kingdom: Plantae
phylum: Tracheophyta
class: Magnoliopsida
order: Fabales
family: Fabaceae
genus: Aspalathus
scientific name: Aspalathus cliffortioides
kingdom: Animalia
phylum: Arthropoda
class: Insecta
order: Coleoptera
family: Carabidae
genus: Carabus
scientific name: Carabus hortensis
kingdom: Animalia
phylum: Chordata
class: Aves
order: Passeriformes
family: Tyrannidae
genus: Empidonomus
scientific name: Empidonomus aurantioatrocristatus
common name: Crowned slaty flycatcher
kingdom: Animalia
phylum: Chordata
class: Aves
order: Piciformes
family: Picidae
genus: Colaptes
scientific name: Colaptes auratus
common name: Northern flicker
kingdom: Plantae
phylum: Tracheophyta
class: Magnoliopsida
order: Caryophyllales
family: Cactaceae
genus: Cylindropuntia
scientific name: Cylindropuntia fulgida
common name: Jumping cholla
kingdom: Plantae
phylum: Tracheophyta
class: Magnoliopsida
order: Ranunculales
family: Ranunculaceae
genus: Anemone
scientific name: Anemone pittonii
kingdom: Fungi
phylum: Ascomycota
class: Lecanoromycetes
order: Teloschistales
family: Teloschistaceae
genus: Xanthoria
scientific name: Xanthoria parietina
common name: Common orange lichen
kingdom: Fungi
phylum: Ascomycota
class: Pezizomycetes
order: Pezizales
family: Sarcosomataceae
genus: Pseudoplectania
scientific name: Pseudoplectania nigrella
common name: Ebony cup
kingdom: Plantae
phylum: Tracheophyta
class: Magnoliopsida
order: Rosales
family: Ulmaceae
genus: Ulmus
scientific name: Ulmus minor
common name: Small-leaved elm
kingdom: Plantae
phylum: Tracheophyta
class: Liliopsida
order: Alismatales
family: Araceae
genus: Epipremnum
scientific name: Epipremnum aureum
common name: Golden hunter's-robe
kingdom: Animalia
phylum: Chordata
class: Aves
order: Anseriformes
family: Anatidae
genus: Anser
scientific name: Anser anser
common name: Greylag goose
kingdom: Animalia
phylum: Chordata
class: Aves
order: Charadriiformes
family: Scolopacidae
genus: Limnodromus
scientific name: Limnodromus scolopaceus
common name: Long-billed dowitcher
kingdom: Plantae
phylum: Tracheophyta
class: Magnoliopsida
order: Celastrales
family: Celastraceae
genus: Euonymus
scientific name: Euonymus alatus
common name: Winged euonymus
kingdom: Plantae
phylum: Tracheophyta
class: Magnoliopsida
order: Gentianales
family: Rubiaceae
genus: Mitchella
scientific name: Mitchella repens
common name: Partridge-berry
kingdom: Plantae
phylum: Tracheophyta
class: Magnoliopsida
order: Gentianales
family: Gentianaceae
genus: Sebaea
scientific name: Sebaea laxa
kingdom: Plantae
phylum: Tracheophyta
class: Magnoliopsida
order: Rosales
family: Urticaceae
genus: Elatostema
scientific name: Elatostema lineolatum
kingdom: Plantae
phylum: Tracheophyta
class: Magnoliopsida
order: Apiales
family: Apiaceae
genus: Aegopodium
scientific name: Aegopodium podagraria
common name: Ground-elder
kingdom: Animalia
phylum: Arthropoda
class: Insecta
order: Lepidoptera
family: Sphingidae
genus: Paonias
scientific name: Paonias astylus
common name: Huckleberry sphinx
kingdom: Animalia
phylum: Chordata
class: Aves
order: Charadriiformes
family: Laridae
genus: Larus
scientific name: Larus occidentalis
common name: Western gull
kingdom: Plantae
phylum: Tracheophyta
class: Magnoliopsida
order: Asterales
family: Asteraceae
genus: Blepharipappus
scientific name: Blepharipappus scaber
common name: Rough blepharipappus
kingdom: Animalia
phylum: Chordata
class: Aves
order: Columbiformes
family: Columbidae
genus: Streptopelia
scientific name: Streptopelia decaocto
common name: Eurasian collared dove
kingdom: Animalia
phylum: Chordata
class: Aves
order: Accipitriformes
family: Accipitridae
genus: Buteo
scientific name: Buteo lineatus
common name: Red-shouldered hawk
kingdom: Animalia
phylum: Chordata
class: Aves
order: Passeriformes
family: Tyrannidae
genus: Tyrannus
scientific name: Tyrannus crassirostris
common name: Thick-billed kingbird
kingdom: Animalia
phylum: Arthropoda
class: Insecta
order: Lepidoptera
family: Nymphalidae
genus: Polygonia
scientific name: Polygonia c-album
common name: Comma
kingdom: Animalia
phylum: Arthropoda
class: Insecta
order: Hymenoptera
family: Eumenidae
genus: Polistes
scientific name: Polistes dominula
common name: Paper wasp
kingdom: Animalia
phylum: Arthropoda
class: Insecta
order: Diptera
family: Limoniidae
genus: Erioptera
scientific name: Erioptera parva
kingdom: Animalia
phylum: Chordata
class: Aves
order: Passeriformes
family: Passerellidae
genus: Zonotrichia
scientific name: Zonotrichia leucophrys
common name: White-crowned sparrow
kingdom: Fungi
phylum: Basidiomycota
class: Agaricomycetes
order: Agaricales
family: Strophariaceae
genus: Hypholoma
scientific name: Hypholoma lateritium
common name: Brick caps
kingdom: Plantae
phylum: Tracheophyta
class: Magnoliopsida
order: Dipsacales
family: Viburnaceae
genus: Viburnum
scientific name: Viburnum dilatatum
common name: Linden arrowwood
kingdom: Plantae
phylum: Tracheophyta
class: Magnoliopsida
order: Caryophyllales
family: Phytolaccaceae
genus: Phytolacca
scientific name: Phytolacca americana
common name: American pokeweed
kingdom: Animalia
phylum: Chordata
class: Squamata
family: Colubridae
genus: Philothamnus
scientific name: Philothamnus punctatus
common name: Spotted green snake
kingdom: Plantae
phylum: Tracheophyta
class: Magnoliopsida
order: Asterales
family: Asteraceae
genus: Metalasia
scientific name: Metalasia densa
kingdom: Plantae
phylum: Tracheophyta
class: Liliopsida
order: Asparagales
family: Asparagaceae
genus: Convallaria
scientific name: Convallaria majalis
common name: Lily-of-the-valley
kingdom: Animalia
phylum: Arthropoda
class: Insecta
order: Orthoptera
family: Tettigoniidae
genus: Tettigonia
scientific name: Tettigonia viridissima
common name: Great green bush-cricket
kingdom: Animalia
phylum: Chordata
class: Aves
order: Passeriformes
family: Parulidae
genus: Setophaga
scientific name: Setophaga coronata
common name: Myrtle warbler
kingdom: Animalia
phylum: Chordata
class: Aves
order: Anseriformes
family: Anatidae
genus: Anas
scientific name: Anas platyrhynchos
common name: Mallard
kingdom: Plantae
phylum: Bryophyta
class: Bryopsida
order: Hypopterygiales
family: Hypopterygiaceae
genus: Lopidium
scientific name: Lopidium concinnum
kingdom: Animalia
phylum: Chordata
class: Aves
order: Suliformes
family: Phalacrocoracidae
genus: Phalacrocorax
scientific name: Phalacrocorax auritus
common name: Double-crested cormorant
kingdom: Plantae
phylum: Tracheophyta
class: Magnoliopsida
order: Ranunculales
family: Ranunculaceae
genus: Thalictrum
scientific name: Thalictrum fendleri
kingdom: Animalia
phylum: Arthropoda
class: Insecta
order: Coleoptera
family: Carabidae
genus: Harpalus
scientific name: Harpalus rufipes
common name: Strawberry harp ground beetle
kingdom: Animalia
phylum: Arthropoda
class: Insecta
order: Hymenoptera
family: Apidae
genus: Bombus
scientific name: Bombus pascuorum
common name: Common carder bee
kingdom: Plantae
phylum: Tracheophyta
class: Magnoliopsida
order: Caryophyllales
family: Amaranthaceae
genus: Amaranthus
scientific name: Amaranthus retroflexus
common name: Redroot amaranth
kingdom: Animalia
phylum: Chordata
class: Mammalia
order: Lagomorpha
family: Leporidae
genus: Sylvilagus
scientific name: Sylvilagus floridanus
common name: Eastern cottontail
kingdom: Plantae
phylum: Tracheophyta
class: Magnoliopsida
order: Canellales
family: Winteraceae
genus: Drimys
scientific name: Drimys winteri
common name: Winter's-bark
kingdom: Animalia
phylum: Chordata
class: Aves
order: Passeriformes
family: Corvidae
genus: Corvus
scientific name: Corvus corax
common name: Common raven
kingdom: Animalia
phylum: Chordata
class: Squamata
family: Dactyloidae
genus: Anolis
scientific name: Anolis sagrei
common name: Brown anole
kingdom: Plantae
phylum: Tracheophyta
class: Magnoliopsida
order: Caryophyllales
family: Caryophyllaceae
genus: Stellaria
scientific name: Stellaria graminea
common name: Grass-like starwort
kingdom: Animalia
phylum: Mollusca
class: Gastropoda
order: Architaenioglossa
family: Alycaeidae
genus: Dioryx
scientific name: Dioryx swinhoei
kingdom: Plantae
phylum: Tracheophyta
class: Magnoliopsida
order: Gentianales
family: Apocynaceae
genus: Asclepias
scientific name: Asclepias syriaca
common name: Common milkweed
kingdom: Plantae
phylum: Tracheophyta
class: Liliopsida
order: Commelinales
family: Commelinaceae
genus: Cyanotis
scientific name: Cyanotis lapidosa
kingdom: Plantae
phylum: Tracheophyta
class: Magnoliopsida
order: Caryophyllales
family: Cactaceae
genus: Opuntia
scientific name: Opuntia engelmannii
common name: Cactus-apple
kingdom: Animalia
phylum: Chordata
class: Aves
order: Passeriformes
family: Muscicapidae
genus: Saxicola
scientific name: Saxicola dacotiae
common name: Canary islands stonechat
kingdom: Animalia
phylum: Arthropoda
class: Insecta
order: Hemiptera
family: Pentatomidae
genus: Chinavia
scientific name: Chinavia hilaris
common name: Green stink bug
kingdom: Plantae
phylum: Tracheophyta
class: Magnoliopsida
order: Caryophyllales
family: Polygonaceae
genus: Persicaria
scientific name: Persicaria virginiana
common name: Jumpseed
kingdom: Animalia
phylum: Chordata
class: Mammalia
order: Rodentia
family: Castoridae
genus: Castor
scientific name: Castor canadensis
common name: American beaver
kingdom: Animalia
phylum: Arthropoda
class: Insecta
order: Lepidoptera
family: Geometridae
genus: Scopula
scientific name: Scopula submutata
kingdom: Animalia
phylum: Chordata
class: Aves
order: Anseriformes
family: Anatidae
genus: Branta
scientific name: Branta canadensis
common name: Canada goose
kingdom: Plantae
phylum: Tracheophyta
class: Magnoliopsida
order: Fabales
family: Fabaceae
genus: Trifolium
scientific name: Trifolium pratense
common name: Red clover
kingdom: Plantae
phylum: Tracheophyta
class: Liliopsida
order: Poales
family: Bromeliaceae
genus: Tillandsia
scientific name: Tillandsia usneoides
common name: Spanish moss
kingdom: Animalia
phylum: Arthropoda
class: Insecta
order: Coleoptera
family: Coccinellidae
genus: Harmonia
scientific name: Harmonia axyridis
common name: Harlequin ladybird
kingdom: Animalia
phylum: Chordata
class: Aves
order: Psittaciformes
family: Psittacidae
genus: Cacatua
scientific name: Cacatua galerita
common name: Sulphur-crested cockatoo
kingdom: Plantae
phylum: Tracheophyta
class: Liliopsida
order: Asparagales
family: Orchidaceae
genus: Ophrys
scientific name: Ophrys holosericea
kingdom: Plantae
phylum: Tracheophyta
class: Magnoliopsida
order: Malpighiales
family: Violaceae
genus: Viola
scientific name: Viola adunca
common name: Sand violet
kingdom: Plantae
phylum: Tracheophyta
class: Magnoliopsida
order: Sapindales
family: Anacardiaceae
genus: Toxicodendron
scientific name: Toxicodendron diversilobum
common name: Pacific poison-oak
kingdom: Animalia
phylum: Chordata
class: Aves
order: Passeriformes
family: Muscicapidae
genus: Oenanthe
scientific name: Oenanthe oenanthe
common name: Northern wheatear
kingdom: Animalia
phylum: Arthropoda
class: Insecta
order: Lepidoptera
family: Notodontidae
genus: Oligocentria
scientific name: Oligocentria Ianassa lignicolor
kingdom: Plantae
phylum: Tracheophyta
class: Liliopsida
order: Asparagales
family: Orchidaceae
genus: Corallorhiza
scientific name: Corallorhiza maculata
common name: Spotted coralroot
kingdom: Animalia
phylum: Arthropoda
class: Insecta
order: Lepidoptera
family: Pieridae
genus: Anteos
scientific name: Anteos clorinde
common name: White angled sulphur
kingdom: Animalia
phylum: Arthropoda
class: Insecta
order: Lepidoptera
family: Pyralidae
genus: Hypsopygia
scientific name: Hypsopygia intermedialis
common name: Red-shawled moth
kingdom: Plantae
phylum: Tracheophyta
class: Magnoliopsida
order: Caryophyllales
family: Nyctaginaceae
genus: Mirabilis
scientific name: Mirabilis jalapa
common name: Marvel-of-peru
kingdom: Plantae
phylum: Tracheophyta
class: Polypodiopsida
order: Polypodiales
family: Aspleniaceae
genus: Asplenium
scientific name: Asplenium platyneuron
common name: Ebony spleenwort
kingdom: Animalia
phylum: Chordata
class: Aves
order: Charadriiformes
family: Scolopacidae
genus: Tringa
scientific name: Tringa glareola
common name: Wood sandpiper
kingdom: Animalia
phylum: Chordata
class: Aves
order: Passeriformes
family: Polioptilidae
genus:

+-------+

What the exercise asks: Retype the material word for word, starting at its first line and stopping after the line that contains "family: Sarcosomataceae".

Task response:
kingdom: Plantae
phylum: Tracheophyta
class: Magnoliopsida
order: Fabales
family: Fabaceae
genus: Aspalathus
scientific name: Aspalathus cliffortioides
kingdom: Animalia
phylum: Arthropoda
class: Insecta
order: Coleoptera
family: Carabidae
genus: Carabus
scientific name: Carabus hortensis
kingdom: Animalia
phylum: Chordata
class: Aves
order: Passeriformes
family: Tyrannidae
genus: Empidonomus
scientific name: Empidonomus aurantioatrocristatus
common name: Crowned slaty flycatcher
kingdom: Animalia
phylum: Chordata
class: Aves
order: Piciformes
family: Picidae
genus: Colaptes
scientific name: Colaptes auratus
common name: Northern flicker
kingdom: Plantae
phylum: Tracheophyta
class: Magnoliopsida
order: Caryophyllales
family: Cactaceae
genus: Cylindropuntia
scientific name: Cylindropuntia fulgida
common name: Jumping cholla
kingdom: Plantae
phylum: Tracheophyta
class: Magnoliopsida
order: Ranunculales
family: Ranunculaceae
genus: Anemone
scientific name: Anemone pittonii
kingdom: Fungi
phylum: Ascomycota
class: Lecanoromycetes
order: Teloschistales
family: Teloschistaceae
genus: Xanthoria
scientific name: Xanthoria parietina
common name: Common orange lichen
kingdom: Fungi
phylum: Ascomycota
class: Pezizomycetes
order: Pezizales
family: Sarcosomataceae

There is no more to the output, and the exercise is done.